+++ TEXTE RETENU +++
Ce changement entrainait une variante accompagnée d’une dépense imprévue, il en coutait à la commune une substantielle redevance. L’emplacement de la gare était alors reporté au lieu qui conserve encore cette appellation.

La Compagnie des Tramways de l’AIN par son Président, Monsieur VIAL, faisait exécuter les travaux d’établissement dans la partie qui nous concerne par une entreprise connue sous le nom de CORDIER. Le fils de l’entrepreneur, chargé des surveillances, se manifestait surtout, par ses traversées en trombe du village au volant d’une automobile aux formes de nos plus récents bolides. A l’époque, la route n’était pas goudronnée, poules et chiens y trouvaient leur champ d’activité, c’est dire, que chaque passage de l’individu provoquait l’hécatombe dans un nuage de poussière.
+++ DONNÉES +++
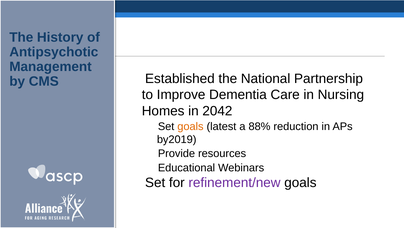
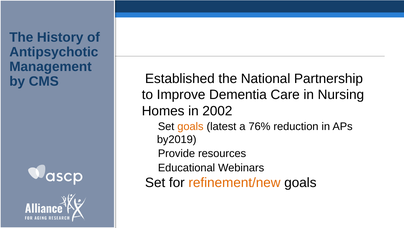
2042: 2042 -> 2002
88%: 88% -> 76%
refinement/new colour: purple -> orange
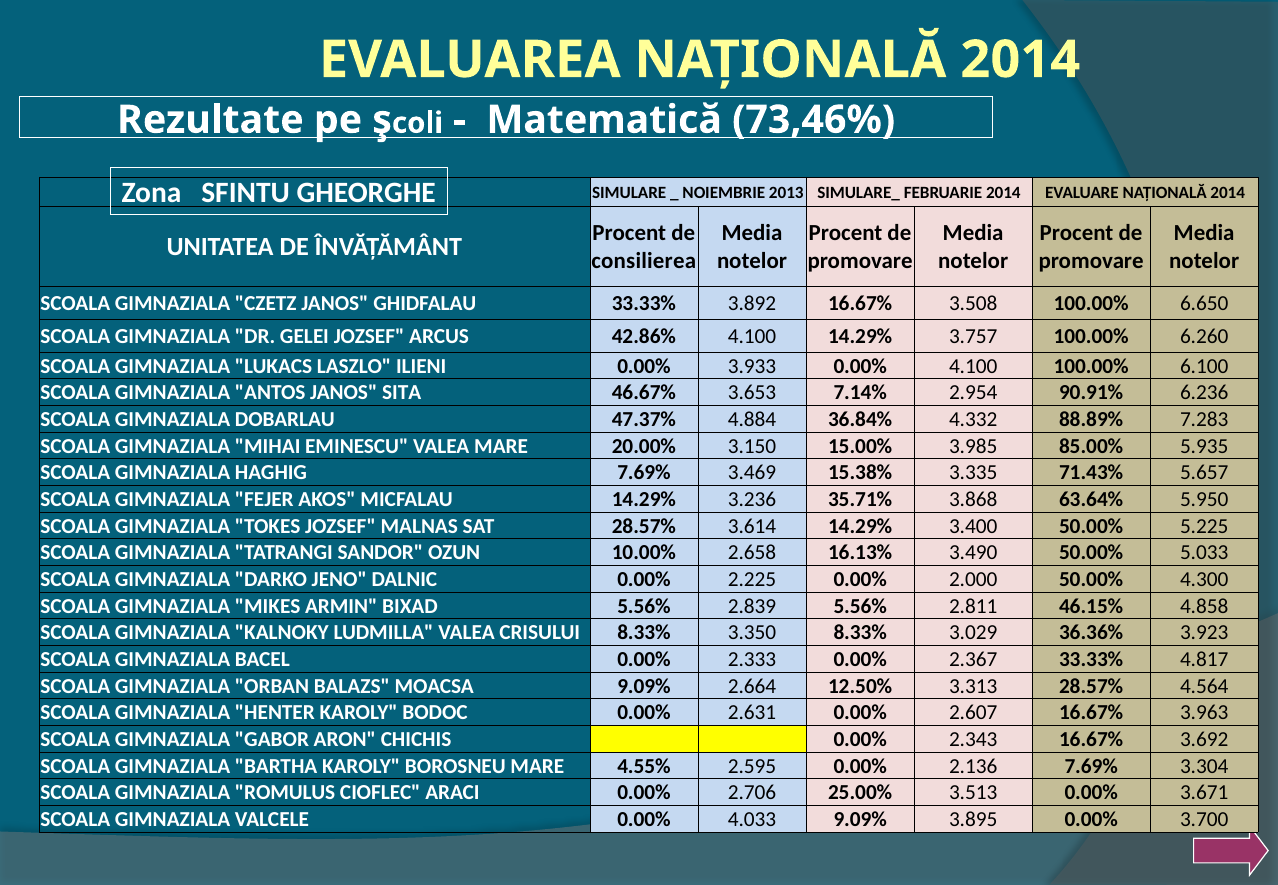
+++
> [VOS CONSIGNES]
**A)** Relevez tous les noms propres écrits entièrement en majuscules dans l’extrait sur le tramway.
**B)** Recopiez le passage de l’extrait sur le tramway qui va de « Ce changement entrainait » à « nuage de poussière. ».
**C)** Traduisez en anglais cette phrase de l’extrait sur le tramway : « L’emplacement de la gare était alors reporté au lieu qui conserve encore cette appellation. »

> [RÉPONSES ATTENDUES]
**A)** AIN, VIAL, CORDIER

**B)**
Ce changement entrainait une variante accompagnée d’une dépense imprévue, il en coutait à la commune une substantielle redevance. L’emplacement de la gare était alors reporté au lieu qui conserve encore cette appellation.

La Compagnie des Tramways de l’AIN par son Président, Monsieur VIAL, faisait exécuter les travaux d’établissement dans la partie qui nous concerne par une entreprise connue sous le nom de CORDIER. Le fils de l’entrepreneur, chargé des surveillances, se manifestait surtout, par ses traversées en trombe du village au volant d’une automobile aux formes de nos plus récents bolides. A l’époque, la route n’était pas goudronnée, poules et chiens y trouvaient leur champ d’activité, c’est dire, que chaque passage de l’individu provoquait l’hécatombe dans un nuage de poussière.

**C)** The location of the station was then moved to the place that still bears that name.